Look through the lines below; wherever the word "Votre" appears, copy that line.

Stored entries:
——————————
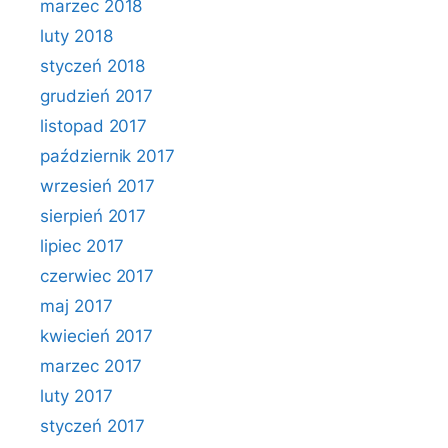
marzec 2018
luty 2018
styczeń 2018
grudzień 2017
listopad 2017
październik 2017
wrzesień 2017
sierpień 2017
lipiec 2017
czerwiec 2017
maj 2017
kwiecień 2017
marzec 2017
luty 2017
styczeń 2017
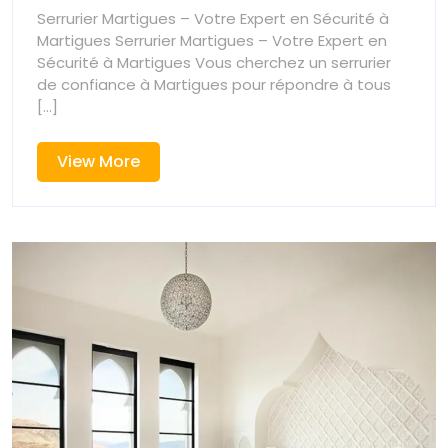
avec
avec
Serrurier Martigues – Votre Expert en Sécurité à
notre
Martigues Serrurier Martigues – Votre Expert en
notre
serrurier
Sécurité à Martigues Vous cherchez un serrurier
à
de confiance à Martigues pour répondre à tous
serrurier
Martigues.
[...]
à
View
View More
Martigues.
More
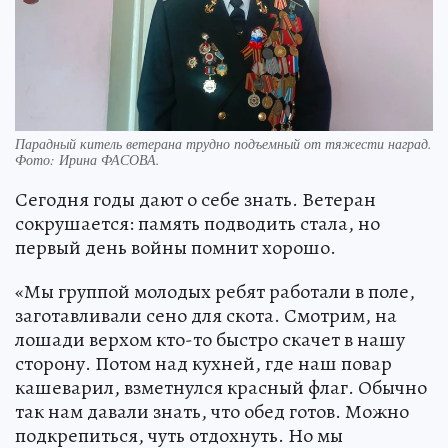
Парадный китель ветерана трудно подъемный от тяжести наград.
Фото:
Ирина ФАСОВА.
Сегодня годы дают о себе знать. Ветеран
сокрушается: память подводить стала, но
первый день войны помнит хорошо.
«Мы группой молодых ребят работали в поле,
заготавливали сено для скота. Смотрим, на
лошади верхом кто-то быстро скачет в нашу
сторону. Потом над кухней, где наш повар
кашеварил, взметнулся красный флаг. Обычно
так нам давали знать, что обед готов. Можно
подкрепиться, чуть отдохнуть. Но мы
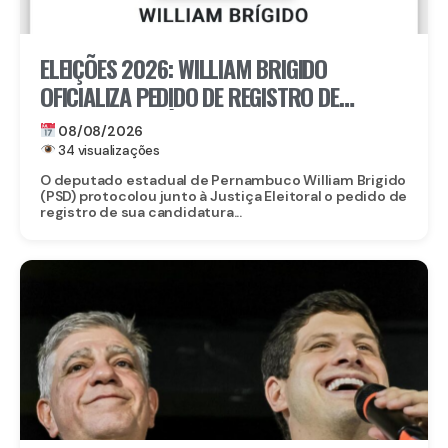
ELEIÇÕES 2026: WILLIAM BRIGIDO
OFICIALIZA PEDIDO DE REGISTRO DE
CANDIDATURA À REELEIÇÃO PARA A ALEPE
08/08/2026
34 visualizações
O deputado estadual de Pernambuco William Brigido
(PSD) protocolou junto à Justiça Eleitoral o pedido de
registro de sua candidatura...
——————————
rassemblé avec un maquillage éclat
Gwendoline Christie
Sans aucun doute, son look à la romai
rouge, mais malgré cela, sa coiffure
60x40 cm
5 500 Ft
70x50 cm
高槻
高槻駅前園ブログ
——————————
◆ **Reply to the task**:
Serrurier Martigues – Votre Expert en Sécurité à
Martigues Serrurier Martigues – Votre Expert en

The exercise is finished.